▶ Exercise aim
Could you copy the whole listing below exactly as written?

▶ Listed records
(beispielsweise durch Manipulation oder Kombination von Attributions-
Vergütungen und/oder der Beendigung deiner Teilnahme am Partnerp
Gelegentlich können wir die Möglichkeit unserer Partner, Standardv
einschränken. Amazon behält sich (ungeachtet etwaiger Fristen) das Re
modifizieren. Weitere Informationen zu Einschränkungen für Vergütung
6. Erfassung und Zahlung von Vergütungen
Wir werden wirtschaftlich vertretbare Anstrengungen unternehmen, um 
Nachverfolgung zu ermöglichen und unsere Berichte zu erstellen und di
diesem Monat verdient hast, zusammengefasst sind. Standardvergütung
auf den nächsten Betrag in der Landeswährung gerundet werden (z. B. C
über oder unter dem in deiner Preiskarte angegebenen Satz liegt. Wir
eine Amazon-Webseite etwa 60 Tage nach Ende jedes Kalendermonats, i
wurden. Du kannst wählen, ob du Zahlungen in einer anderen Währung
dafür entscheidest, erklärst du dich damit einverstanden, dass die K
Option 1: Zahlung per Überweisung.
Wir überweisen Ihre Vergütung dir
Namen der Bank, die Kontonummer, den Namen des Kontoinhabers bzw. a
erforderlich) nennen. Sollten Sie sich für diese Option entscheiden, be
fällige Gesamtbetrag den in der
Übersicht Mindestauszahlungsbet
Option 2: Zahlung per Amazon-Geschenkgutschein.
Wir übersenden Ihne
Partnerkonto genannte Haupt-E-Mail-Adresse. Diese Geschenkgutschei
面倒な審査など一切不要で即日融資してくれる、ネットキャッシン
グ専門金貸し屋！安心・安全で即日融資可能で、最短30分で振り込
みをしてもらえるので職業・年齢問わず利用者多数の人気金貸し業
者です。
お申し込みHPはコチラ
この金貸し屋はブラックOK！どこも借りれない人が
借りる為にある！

▶ Answer box
(beispielsweise durch Manipulation oder Kombination von Attributions-
Vergütungen und/oder der Beendigung deiner Teilnahme am Partnerp
Gelegentlich können wir die Möglichkeit unserer Partner, Standardv
einschränken. Amazon behält sich (ungeachtet etwaiger Fristen) das Re
modifizieren. Weitere Informationen zu Einschränkungen für Vergütung
6. Erfassung und Zahlung von Vergütungen
Wir werden wirtschaftlich vertretbare Anstrengungen unternehmen, um 
Nachverfolgung zu ermöglichen und unsere Berichte zu erstellen und di
diesem Monat verdient hast, zusammengefasst sind. Standardvergütung
auf den nächsten Betrag in der Landeswährung gerundet werden (z. B. C
über oder unter dem in deiner Preiskarte angegebenen Satz liegt. Wir
eine Amazon-Webseite etwa 60 Tage nach Ende jedes Kalendermonats, i
wurden. Du kannst wählen, ob du Zahlungen in einer anderen Währung
dafür entscheidest, erklärst du dich damit einverstanden, dass die K
Option 1: Zahlung per Überweisung.
Wir überweisen Ihre Vergütung dir
Namen der Bank, die Kontonummer, den Namen des Kontoinhabers bzw. a
erforderlich) nennen. Sollten Sie sich für diese Option entscheiden, be
fällige Gesamtbetrag den in der
Übersicht Mindestauszahlungsbet
Option 2: Zahlung per Amazon-Geschenkgutschein.
Wir übersenden Ihne
Partnerkonto genannte Haupt-E-Mail-Adresse. Diese Geschenkgutschei
面倒な審査など一切不要で即日融資してくれる、ネットキャッシン
グ専門金貸し屋！安心・安全で即日融資可能で、最短30分で振り込
みをしてもらえるので職業・年齢問わず利用者多数の人気金貸し業
者です。
お申し込みHPはコチラ
この金貸し屋はブラックOK！どこも借りれない人が
借りる為にある！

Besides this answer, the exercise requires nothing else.